Blood Moon is one of the cards that allows this type of deck to exist. Blood Moon shuts out greedy control and midrange decks while also turning off key non-basic lands like Valakut, the Molten Pinnacle and Inkmoth Nexus. One of the problems with Blood Moon as a primary strategy is that opponents can frequently find ways to win from under a Blood Moon if they are given enough time. So the question is, how can this deck quickly close out a game?

The answer appears to be a diverse cast of Planeswalkers that force your opponent to play into your hate cards. Gideon of the Trials and Gideon Jura both force creature-based strategies to overextend into your sweepers if they want to be able to break through and actually win the game. Nahiri, the Harbinger does a great job of shutting down miscellaneous artifacts and enchantments while given you card selection and slowly ticking up towards cheating in Emrakul, the Aeons Torn. Chandra, Torch of Defiance can kill medium sized creatures and threatens help you find key prison pieces or slowly deal the full 20 points of damage all on her own.
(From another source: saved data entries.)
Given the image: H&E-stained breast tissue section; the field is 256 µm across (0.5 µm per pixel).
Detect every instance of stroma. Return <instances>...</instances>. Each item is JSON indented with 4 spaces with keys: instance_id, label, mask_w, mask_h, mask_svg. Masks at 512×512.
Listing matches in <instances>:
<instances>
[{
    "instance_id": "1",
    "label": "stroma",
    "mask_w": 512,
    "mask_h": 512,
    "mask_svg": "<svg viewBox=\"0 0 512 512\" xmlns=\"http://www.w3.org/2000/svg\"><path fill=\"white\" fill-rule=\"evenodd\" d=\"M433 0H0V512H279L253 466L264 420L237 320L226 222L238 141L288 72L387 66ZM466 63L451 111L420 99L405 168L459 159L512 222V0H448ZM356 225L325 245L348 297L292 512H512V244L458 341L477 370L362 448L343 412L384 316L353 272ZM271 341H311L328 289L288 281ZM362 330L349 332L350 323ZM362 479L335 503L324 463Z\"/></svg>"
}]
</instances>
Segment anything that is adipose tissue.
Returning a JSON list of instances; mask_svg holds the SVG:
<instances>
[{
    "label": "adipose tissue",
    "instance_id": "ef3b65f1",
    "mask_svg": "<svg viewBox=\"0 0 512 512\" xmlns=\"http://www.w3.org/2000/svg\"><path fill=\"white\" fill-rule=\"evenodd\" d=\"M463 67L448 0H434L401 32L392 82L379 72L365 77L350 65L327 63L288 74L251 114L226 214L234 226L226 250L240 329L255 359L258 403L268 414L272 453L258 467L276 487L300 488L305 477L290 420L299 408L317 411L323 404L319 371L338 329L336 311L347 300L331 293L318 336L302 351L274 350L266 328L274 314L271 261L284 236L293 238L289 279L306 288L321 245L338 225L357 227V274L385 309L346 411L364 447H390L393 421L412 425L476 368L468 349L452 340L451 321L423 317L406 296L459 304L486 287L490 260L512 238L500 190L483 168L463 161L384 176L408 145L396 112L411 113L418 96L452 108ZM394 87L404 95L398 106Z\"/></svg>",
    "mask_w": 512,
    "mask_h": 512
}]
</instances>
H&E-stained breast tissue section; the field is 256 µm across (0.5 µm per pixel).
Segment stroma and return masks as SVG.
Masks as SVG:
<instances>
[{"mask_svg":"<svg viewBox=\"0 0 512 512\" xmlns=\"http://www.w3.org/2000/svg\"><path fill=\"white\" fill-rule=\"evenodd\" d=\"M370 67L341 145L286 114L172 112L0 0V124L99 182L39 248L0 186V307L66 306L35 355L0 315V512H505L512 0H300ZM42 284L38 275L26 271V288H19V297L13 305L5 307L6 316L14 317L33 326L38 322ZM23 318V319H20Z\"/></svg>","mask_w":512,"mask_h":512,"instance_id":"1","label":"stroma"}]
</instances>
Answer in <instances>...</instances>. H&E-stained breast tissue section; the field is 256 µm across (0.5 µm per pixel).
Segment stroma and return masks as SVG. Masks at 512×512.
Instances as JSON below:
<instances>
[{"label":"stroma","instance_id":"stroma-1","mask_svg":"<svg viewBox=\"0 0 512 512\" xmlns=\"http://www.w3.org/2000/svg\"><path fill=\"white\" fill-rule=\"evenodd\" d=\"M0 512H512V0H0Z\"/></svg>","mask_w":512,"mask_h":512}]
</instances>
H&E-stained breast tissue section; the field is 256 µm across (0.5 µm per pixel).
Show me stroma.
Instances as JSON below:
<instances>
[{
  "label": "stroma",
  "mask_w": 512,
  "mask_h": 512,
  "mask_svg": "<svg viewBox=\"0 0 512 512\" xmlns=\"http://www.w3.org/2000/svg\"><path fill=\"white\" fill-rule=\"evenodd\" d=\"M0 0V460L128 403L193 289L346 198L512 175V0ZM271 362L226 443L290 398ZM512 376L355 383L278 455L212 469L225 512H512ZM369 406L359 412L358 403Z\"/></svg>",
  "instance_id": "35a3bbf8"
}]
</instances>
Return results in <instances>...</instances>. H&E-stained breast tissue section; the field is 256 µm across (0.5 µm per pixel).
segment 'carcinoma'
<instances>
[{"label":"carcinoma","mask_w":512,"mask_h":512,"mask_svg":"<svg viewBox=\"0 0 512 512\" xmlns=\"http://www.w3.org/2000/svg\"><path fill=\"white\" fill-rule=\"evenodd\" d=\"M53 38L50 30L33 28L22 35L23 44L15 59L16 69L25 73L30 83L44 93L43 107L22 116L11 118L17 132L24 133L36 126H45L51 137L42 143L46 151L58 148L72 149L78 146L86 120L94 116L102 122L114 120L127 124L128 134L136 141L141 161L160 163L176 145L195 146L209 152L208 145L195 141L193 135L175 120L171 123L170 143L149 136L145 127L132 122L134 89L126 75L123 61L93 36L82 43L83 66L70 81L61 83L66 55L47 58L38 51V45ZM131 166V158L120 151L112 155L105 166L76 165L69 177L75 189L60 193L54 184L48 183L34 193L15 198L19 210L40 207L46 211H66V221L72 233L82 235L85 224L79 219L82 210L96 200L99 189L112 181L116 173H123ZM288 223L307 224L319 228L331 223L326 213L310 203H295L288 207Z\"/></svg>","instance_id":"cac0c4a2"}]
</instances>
One of the most interesting and exciting things about this style of deck is the sideboard. You have Simian Spirit Guide to power out all manner of game-ending hate cards, so which ones you opt to play is always interesting. NickSnack appears to focus on creature-based decks by having the full set of both Lightning Bolt and Path to Exile to let you overload on removal against decks like Humans and Infect. We've also got Rest in Peace for various graveyard decks, Tarmogoyfs, and Snapcaster Mages, as well as Squee the Immortal to slowly pull ahead against control decks. Depending on what you expect to see, these could easily be Stony Silences, Chalice of the Voids, Rule of Law, or Leyline of Sanctity, all of which love to be cast ahead of schedule with Simian Spirit Guide or other ramp effects.

If you're tired of letting your opponents have fun doing unfair things, this style of deck seems like a good choice for the current metagame. Sweepers seem powerful, and more and more decks seem to be attacking along a few, narrow axes of unfair interaction. It may just be a great time to play a very hateful deck in this Modern format.